What’s happened once will likely happen again.  There will always be two parties: one dedicated to liberty, and the other dedicated to socialism. The formation of a major third party just helps to reorganize everyone into the camp they actually belong to, after which one of the parties will disappear.

In the meantime, the worst thing we can do is to call for unity in the GOP. There is hope for the party if we can reclaim our focus around the principles we were founded on to begin with. Once that happens, the GOP might actually get somewhere.

6 Responses to “Why the Republican Party Should Not Unite – Yet”

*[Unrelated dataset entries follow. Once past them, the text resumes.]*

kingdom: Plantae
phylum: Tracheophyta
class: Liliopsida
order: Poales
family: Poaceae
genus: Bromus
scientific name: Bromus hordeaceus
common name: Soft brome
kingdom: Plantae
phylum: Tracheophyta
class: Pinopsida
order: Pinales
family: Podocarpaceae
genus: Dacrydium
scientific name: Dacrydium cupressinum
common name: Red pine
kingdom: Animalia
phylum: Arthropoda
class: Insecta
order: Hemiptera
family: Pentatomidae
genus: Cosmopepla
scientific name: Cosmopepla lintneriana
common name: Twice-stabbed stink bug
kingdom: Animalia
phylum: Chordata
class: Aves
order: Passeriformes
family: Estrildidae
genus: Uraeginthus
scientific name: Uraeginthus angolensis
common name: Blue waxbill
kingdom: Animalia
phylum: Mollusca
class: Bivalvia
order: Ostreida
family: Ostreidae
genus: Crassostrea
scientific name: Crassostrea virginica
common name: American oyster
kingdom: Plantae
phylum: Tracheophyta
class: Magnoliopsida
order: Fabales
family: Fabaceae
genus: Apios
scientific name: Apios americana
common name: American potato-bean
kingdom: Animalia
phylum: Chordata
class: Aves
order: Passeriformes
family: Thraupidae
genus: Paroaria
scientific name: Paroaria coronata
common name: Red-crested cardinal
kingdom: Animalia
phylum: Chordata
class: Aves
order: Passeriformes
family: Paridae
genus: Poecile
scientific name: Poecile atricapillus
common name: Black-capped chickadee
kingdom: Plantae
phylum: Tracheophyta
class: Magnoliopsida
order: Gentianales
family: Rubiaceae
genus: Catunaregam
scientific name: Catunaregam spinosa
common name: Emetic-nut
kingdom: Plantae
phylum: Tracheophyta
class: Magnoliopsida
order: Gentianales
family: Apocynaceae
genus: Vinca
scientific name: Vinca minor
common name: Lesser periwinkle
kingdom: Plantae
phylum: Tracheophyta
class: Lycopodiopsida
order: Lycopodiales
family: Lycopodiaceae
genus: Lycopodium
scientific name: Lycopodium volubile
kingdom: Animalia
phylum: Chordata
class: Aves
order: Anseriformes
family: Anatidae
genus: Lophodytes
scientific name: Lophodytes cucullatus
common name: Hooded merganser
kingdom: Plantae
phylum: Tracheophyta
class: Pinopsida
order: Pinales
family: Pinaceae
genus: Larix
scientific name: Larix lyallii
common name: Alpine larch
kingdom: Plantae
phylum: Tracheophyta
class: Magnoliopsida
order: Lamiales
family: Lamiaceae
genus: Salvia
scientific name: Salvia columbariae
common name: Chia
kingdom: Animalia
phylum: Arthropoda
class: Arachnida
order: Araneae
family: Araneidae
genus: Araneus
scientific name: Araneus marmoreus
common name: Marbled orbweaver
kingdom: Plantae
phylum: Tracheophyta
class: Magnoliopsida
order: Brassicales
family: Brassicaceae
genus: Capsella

  1. Lightly Amused March 1, 2014 at 6:19 am

    Of course, there’s also the claims that the ‘civil war’ within the GOP will crush it’s chances to re-form any significant power in either house. Which is, of course, where the call to oust the tea party comes from; an attempt to cut off a (supposedly) gangrenous limb.

    Besides, aren’t you just calling for unity via bloodletting, rather than calm and careful discussion?

    • Again, my point is that we can have no real political victory until we decide who we are. Think about it from a marketing perspective. It’s premature to take to the airways and try to convince people to buy when we’re not even sure what our product is.

      As far as “bloodletting” goes, I think (and hope) “calm and careful discussion” will be a part of the process. I used the term “fighting it out” as an analogy.

      Thanks for commenting!

      • Lightly Amused March 1, 2014 at 11:10 pm

        I think the Tea Party has made it’s particular product pretty clear; they’re anti-taxes on tea and stamps.

        Other than that, they seem ineffective except within their own hyper-reality. Which, I mean, they’re welcome to, but it confuses me when they insist on being an element of the GOP.

        As for a ‘political victory’; it’s confusing to me that the further right you go, the more important it is to be the only voice speaking. Which is not to tout the virtues of the babbling choir of the super-left, of course, but the need to shove (and shove, and shove) for ‘victory’, rather than acknowledging that maybe ‘unity’ isn’t the way to get there. Seems more like ‘clarity’ would be your goal if that’s what you wanted.

  2. Anti-taxes on tea and stamps?? LOL!!

    Anyhow, talking it out helps only when you differ in ideas, but share the same values and priorities.

    The Texas Alliance for Life and the Texas Right to Life should talk about the differences they have, for instance, but it would do no good for the Texas Alliance for Life to sit down to the table with Planned Parenthood. Those two organizations have radically different priorities, goals, and values.

    I could be wrong, but I think those same types of differences (just not the same exact ones and to the same degree) are what we’re looking at within the GOP.

    We’ve seen this play out in history before. Talking is worth a try, but I don’t think it will do any good because the differences go deeper than ideas.

  3. “We believe in a Big Tent Republican Party that’s inclusive of all ideas.”

    “We have some ideas and would like to be part of the Republican Party.”

    “Die, infidel teabagger scum!”

  4. Interesting article.

    It’s probably foolish for us to expect any kind of long term planning from a politician, but neither party has explained where we are heading as a society. All we know is low taxes… diversity… opportunity… choice…

    Lots of words with no meaning – lots of plans with no goal.